O caso, de acordo com o juiz, é o único relacionado à microcefalia que foi registrado em Recife até o momento. "Situações desse tipo são raríssimas, o mais comum são registros de negligência e maus-tratos por partes dos pais para com as crianças", garante. O abandono de criança é crime previsto no Código Penal e no Estatuto da Criança e do Adolescente, em seu Artigo 240.
Desafio
No Lar Rejane Marques - instituição não-governamental sem fins lucrativos e que atende crianças com deficiência e vítimas de violência doméstica -, a menina com microcefalia, além de cuidados, é avaliada quanto ao nível de comprometimento acarretado pela doença. "Até mesmo para que possamos esclarecer tudo isso para a mãe e familiares", pondera o juiz.
Hoje, o caso da menina é o único de microcefalia no abrigo. "É uma novidade também para nós. Estamos buscando apoio na literatura científica e também por meio de profissionais para dominarmos melhor o tema", detalha a coordenadora social do lar, Delza Ribeiro. Mais nova entre as crianças da casa, a pequena já se tornou o "xodó" do abrigo.
"É uma garotinha linda, geniosa e extremamente esperta. A pediatra que a acompanha afirma que seu desenvolvimento é acima do previsto para a idade. Também não foi constatado nenhum problema nos exames oftalmológicos.
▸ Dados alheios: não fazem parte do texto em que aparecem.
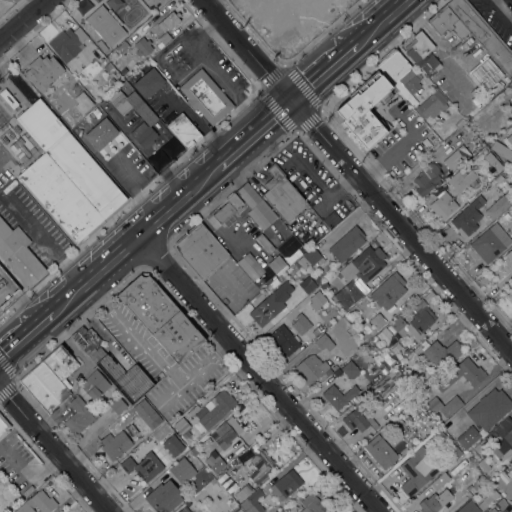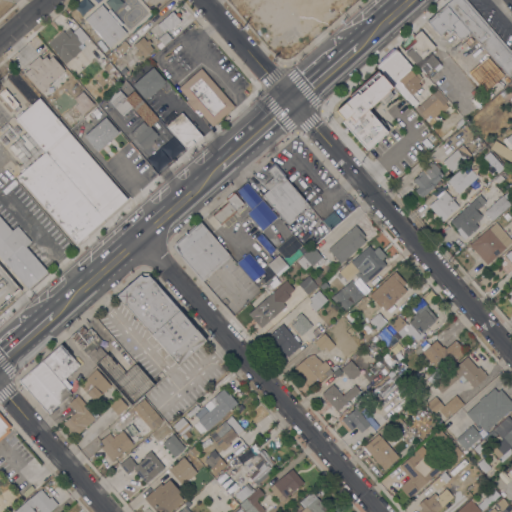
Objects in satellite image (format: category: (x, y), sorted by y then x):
building: (94, 0)
road: (206, 1)
building: (113, 3)
building: (81, 6)
building: (333, 7)
building: (260, 9)
road: (23, 21)
road: (382, 21)
building: (171, 23)
building: (447, 23)
building: (104, 25)
building: (106, 25)
building: (165, 27)
building: (470, 30)
building: (482, 34)
building: (164, 38)
building: (68, 44)
building: (64, 45)
building: (141, 47)
building: (142, 47)
building: (120, 49)
building: (420, 52)
building: (421, 52)
building: (108, 69)
road: (215, 71)
building: (41, 72)
road: (325, 72)
building: (399, 73)
building: (400, 76)
building: (113, 83)
building: (148, 83)
building: (148, 83)
building: (20, 87)
building: (89, 90)
building: (204, 97)
building: (205, 97)
building: (430, 105)
building: (431, 105)
building: (510, 107)
building: (364, 110)
building: (363, 112)
building: (136, 116)
road: (196, 123)
building: (41, 125)
building: (184, 131)
building: (154, 132)
building: (99, 133)
building: (100, 134)
road: (253, 134)
building: (508, 141)
building: (24, 151)
building: (455, 157)
building: (456, 158)
building: (496, 166)
road: (357, 175)
building: (64, 176)
building: (426, 178)
building: (460, 178)
building: (426, 179)
building: (461, 180)
railway: (205, 181)
building: (71, 187)
building: (282, 194)
building: (282, 195)
building: (441, 205)
building: (443, 206)
building: (226, 207)
building: (256, 207)
building: (497, 208)
building: (228, 209)
building: (506, 216)
building: (466, 217)
building: (468, 217)
building: (274, 229)
building: (318, 229)
road: (123, 234)
building: (489, 242)
building: (490, 243)
building: (346, 244)
building: (347, 244)
road: (136, 249)
building: (199, 250)
building: (201, 251)
building: (508, 254)
building: (20, 255)
building: (509, 255)
building: (18, 256)
building: (312, 257)
building: (276, 264)
building: (364, 264)
building: (275, 265)
building: (364, 270)
building: (273, 283)
building: (305, 285)
building: (307, 285)
power substation: (6, 287)
building: (6, 287)
building: (511, 289)
building: (388, 290)
building: (389, 290)
building: (351, 293)
building: (315, 300)
building: (316, 300)
building: (270, 303)
building: (271, 304)
building: (160, 317)
building: (161, 319)
building: (377, 321)
building: (420, 321)
building: (419, 322)
building: (397, 323)
building: (299, 324)
building: (300, 324)
building: (330, 334)
building: (332, 334)
road: (23, 336)
building: (282, 340)
building: (284, 340)
building: (388, 340)
building: (353, 342)
building: (88, 343)
building: (442, 353)
building: (441, 354)
road: (157, 366)
building: (112, 368)
building: (310, 368)
building: (311, 368)
road: (255, 369)
building: (350, 370)
building: (461, 375)
building: (462, 375)
building: (49, 378)
building: (51, 379)
building: (93, 385)
building: (94, 385)
building: (381, 388)
building: (338, 396)
building: (338, 396)
road: (167, 398)
building: (117, 406)
building: (443, 406)
building: (444, 406)
building: (214, 408)
building: (488, 408)
building: (489, 409)
building: (214, 411)
building: (77, 416)
building: (78, 416)
building: (355, 419)
building: (354, 420)
building: (3, 426)
building: (3, 426)
building: (182, 427)
building: (130, 430)
building: (131, 430)
building: (224, 432)
building: (439, 436)
building: (466, 437)
building: (467, 437)
building: (503, 437)
building: (504, 439)
building: (220, 442)
building: (172, 445)
building: (173, 445)
building: (480, 445)
building: (379, 451)
building: (380, 451)
road: (51, 452)
building: (454, 454)
building: (456, 463)
building: (146, 464)
building: (258, 464)
building: (259, 466)
building: (484, 466)
building: (141, 467)
building: (459, 467)
building: (419, 469)
building: (181, 470)
building: (417, 470)
building: (182, 471)
building: (226, 483)
building: (437, 483)
building: (284, 485)
building: (285, 485)
building: (245, 489)
building: (161, 496)
building: (163, 497)
building: (247, 499)
building: (252, 502)
building: (485, 502)
building: (35, 503)
building: (37, 503)
building: (310, 503)
building: (430, 503)
building: (432, 503)
building: (311, 504)
building: (232, 505)
building: (467, 507)
building: (468, 507)
building: (501, 507)
building: (182, 509)
building: (184, 510)
building: (237, 510)
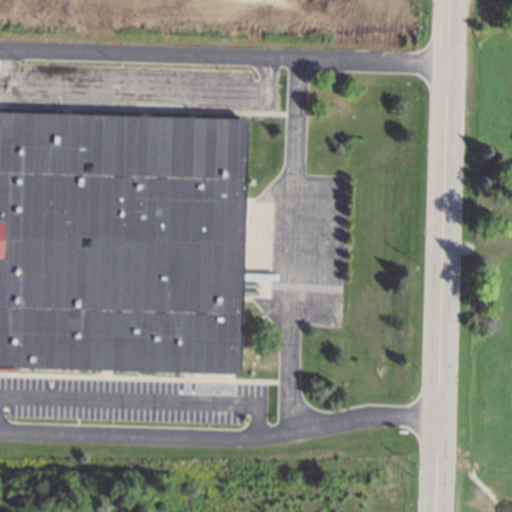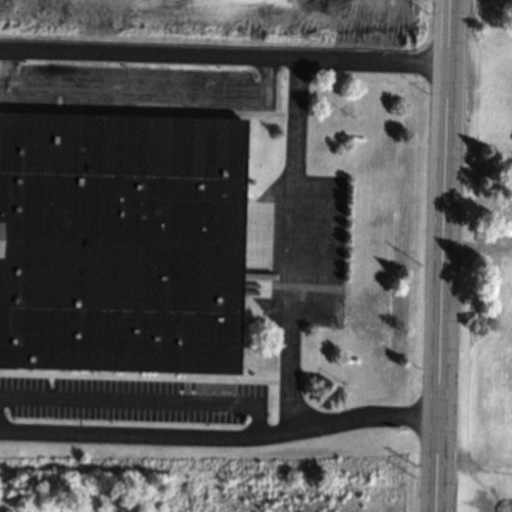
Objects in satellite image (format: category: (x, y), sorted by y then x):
crop: (488, 11)
road: (135, 98)
road: (54, 135)
building: (120, 242)
road: (292, 247)
parking lot: (135, 253)
road: (446, 256)
road: (149, 393)
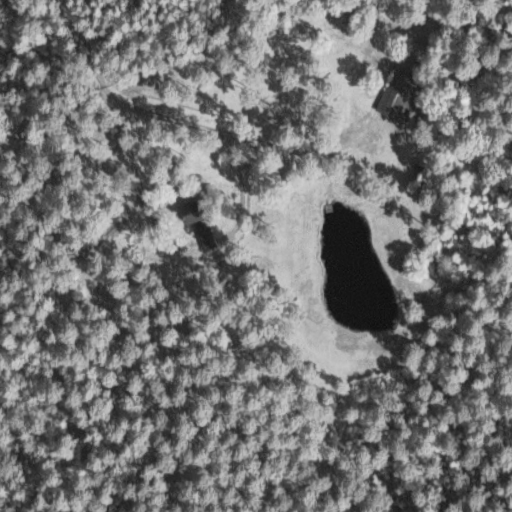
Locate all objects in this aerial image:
building: (399, 97)
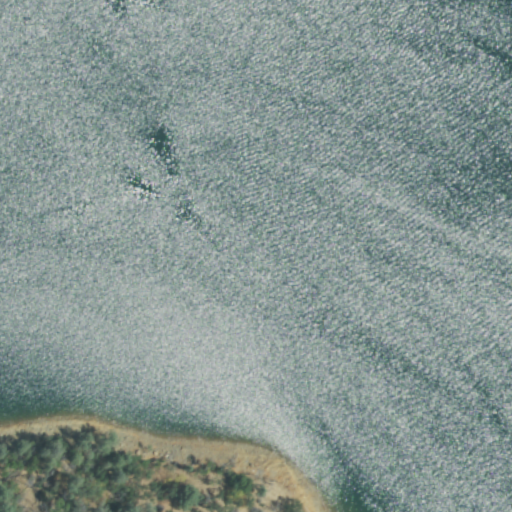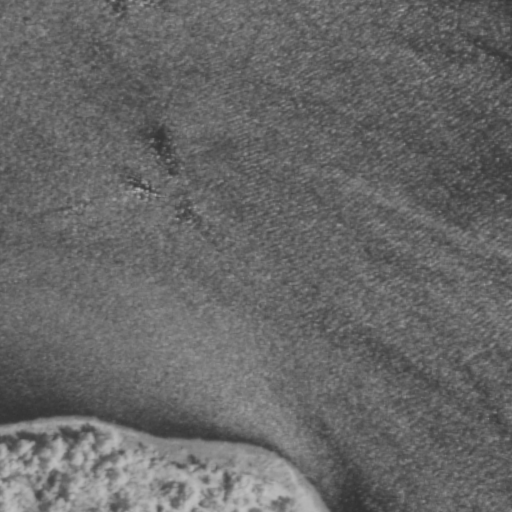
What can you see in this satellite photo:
river: (506, 3)
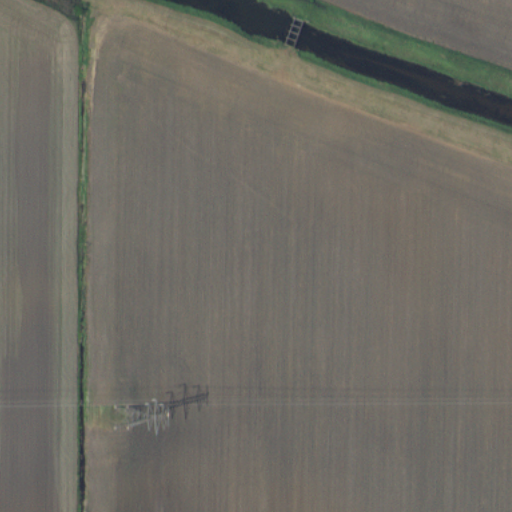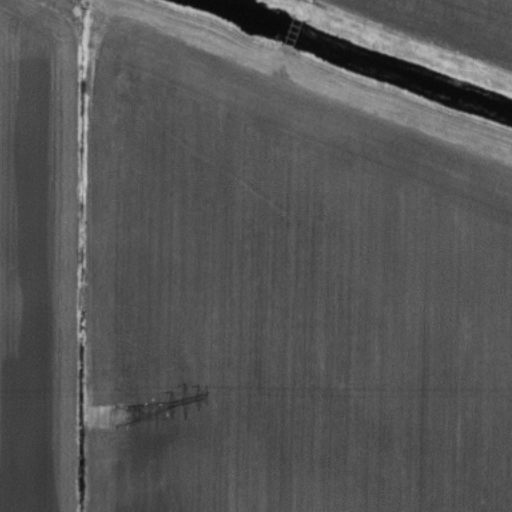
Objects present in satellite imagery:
power tower: (117, 403)
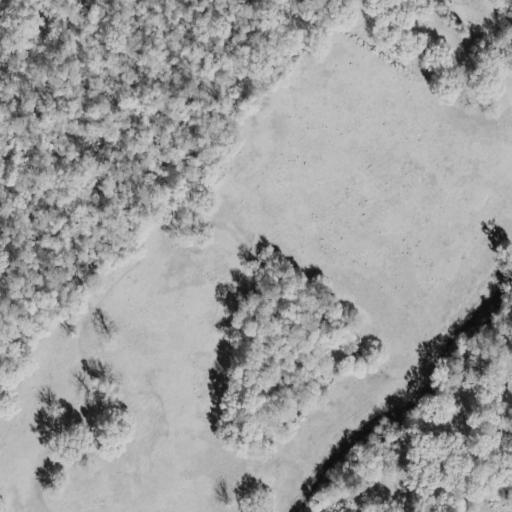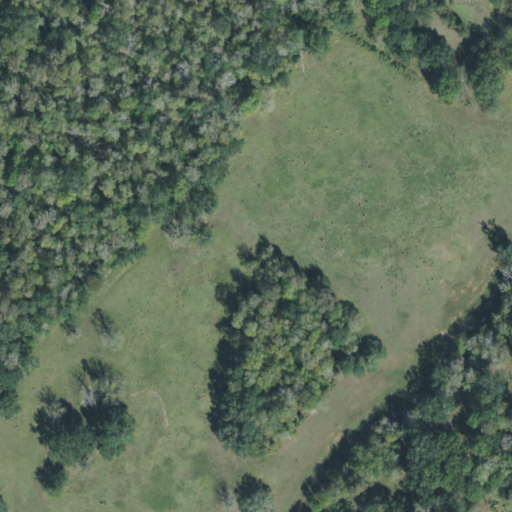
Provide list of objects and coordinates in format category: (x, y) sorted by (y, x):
river: (409, 392)
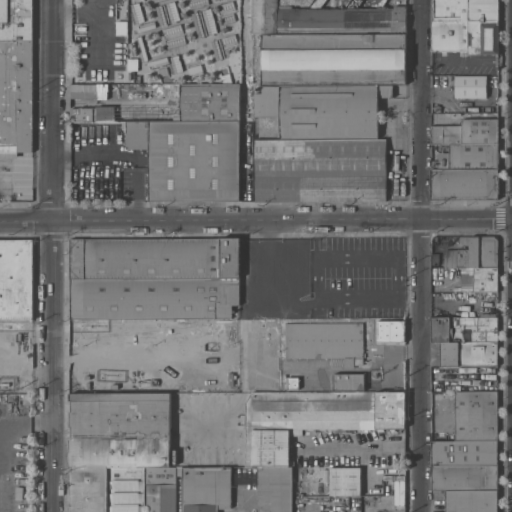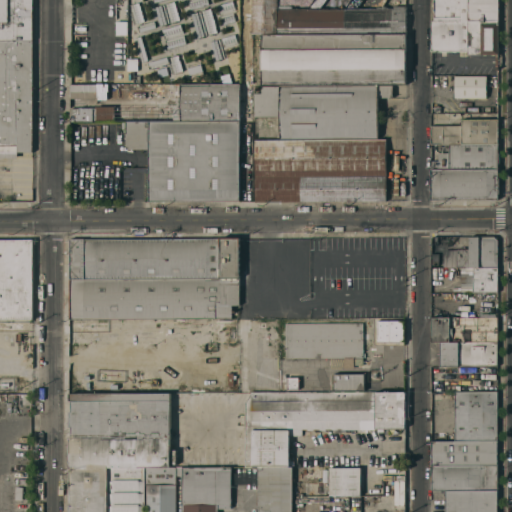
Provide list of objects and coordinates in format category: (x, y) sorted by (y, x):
building: (155, 0)
building: (156, 1)
building: (377, 2)
building: (196, 3)
building: (196, 3)
building: (465, 10)
road: (79, 11)
building: (226, 11)
building: (137, 13)
building: (166, 13)
building: (166, 13)
building: (226, 13)
building: (263, 15)
building: (326, 19)
building: (203, 22)
building: (203, 22)
building: (351, 25)
building: (146, 26)
building: (121, 27)
road: (94, 35)
building: (173, 36)
building: (173, 36)
building: (465, 36)
building: (222, 46)
building: (140, 48)
building: (216, 49)
building: (332, 58)
road: (424, 60)
road: (463, 60)
building: (167, 61)
road: (497, 61)
road: (505, 61)
building: (131, 63)
building: (340, 64)
building: (194, 68)
building: (15, 76)
building: (15, 77)
building: (469, 86)
building: (469, 86)
building: (170, 95)
building: (266, 101)
building: (159, 102)
building: (322, 109)
building: (328, 110)
building: (136, 111)
building: (80, 112)
building: (466, 131)
road: (128, 155)
building: (188, 156)
building: (467, 156)
building: (188, 157)
building: (466, 160)
building: (319, 169)
building: (319, 169)
road: (7, 170)
road: (34, 170)
building: (464, 183)
road: (256, 221)
building: (473, 253)
road: (53, 255)
road: (417, 256)
building: (455, 257)
building: (434, 258)
building: (480, 265)
building: (153, 276)
building: (153, 277)
building: (15, 278)
building: (15, 278)
building: (478, 279)
building: (439, 328)
building: (464, 329)
building: (389, 330)
building: (390, 330)
building: (323, 339)
building: (477, 339)
building: (324, 340)
building: (448, 352)
building: (468, 353)
building: (347, 380)
building: (348, 381)
building: (292, 382)
building: (292, 383)
building: (329, 409)
building: (474, 413)
building: (475, 415)
building: (316, 417)
building: (269, 425)
road: (4, 445)
building: (114, 448)
building: (115, 448)
building: (463, 450)
building: (463, 452)
building: (271, 468)
building: (316, 473)
building: (462, 477)
building: (344, 481)
building: (466, 485)
building: (204, 487)
building: (205, 488)
building: (274, 488)
building: (160, 489)
building: (394, 492)
building: (160, 497)
building: (470, 500)
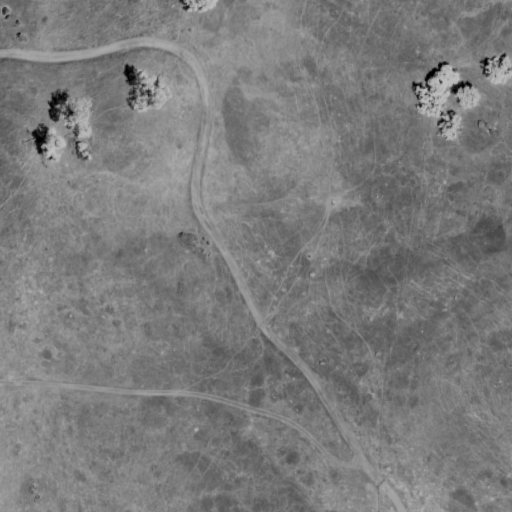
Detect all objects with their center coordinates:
road: (204, 219)
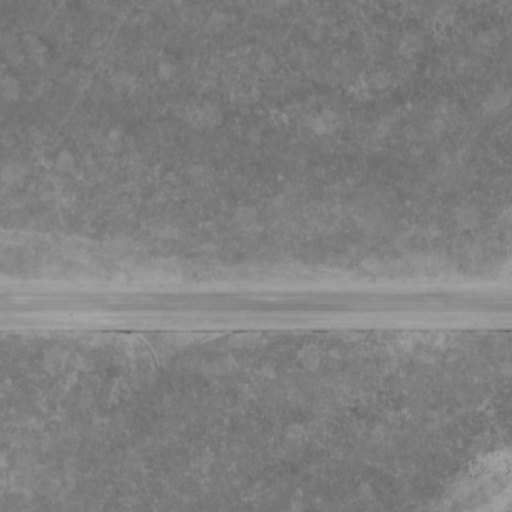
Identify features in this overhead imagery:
road: (256, 308)
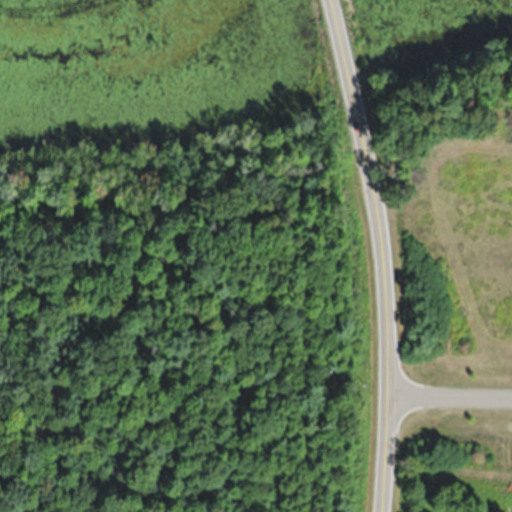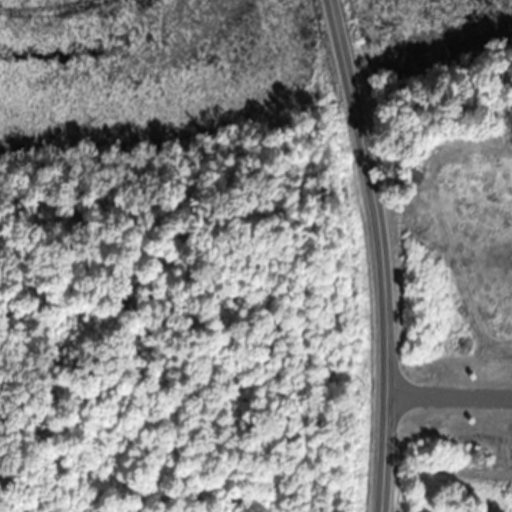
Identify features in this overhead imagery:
road: (385, 253)
road: (452, 394)
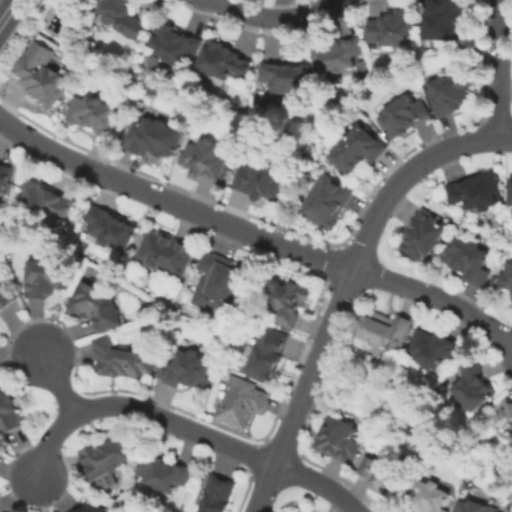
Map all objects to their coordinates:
road: (9, 12)
road: (278, 16)
building: (123, 17)
building: (118, 18)
building: (440, 19)
building: (443, 19)
building: (388, 28)
building: (394, 28)
building: (172, 43)
building: (173, 43)
building: (338, 54)
building: (335, 56)
building: (220, 60)
building: (222, 60)
building: (364, 61)
road: (499, 68)
building: (40, 70)
building: (283, 77)
building: (287, 78)
building: (43, 79)
building: (446, 94)
building: (449, 94)
building: (90, 113)
building: (401, 114)
building: (96, 116)
building: (403, 116)
building: (151, 137)
building: (153, 138)
building: (353, 149)
building: (357, 150)
building: (203, 160)
building: (206, 160)
building: (5, 175)
building: (256, 180)
building: (260, 180)
building: (3, 182)
building: (474, 191)
building: (509, 191)
building: (477, 192)
building: (510, 192)
building: (44, 201)
building: (48, 201)
building: (323, 201)
building: (326, 201)
road: (172, 203)
building: (107, 228)
building: (110, 228)
building: (422, 235)
building: (419, 236)
building: (161, 252)
building: (164, 253)
building: (467, 260)
building: (469, 261)
building: (505, 276)
building: (43, 277)
building: (506, 277)
building: (46, 278)
building: (215, 284)
building: (219, 284)
road: (346, 286)
building: (5, 296)
building: (3, 297)
road: (436, 298)
building: (288, 301)
building: (285, 302)
building: (94, 306)
building: (96, 307)
building: (150, 309)
building: (386, 330)
building: (383, 331)
building: (429, 348)
building: (436, 348)
building: (265, 354)
building: (268, 355)
building: (119, 360)
building: (122, 360)
building: (184, 367)
building: (186, 370)
road: (58, 384)
building: (470, 386)
building: (474, 387)
building: (238, 401)
building: (241, 402)
building: (504, 413)
building: (8, 415)
building: (506, 415)
building: (7, 417)
building: (339, 439)
road: (219, 443)
road: (51, 444)
building: (106, 458)
building: (104, 463)
building: (374, 468)
building: (163, 474)
building: (383, 474)
building: (162, 476)
building: (215, 494)
building: (218, 494)
building: (426, 497)
building: (427, 497)
building: (88, 506)
building: (473, 506)
building: (91, 507)
building: (475, 507)
building: (284, 511)
building: (288, 511)
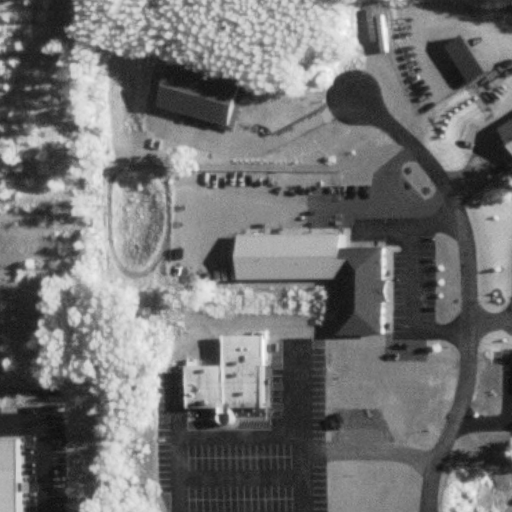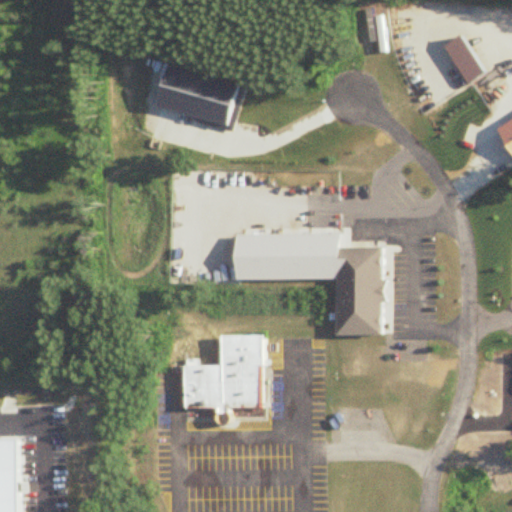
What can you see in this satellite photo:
building: (252, 16)
road: (272, 39)
road: (308, 50)
road: (261, 51)
road: (459, 63)
building: (457, 64)
road: (449, 84)
building: (191, 100)
road: (232, 119)
road: (182, 122)
road: (148, 124)
building: (507, 125)
road: (282, 129)
road: (493, 129)
road: (491, 151)
road: (383, 173)
road: (314, 202)
road: (347, 239)
building: (289, 246)
road: (408, 277)
road: (460, 283)
building: (360, 285)
building: (362, 291)
road: (398, 314)
road: (490, 318)
road: (503, 320)
building: (234, 374)
building: (233, 378)
road: (272, 382)
road: (298, 385)
road: (241, 407)
road: (459, 424)
road: (263, 434)
road: (349, 434)
road: (41, 447)
road: (238, 466)
building: (13, 472)
road: (312, 479)
road: (247, 509)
Agora, ela iniciará o trabalho de fisioterapia, mas não sabemos o que virá pela frente", explica.
A capacidade do abrigo é para 15 crianças e, hoje, a casa está com 14. "O índice de adoção dessas crianças é muito baixo. A sociedade ainda não tem preparo para ver que não se trata de levar um problema para casa, mas sim constituir uma família cercada por um retorno imenso de amor", avalia Delza.
Entre os caminhos trilhados pelas crianças após chegarem ao abrigo, estão o atendimento físico e psicológico aos menores, bem como o trabalho familiar na tentativa de reintegrar os pequenos às suas casas originais. Quando isso não é possível, a criança é encaminhada para adoção. "Já tivemos casos de sucesso, bem como adoções frustradas, cujas crianças acabaram voltando para o abrigo. Mas, cada pequeno avanço é uma vitória", conclui Delza.
*A criança com microcefalia e a mãe não foram identificadas no texto porque o processo corre em segredo de Justiça.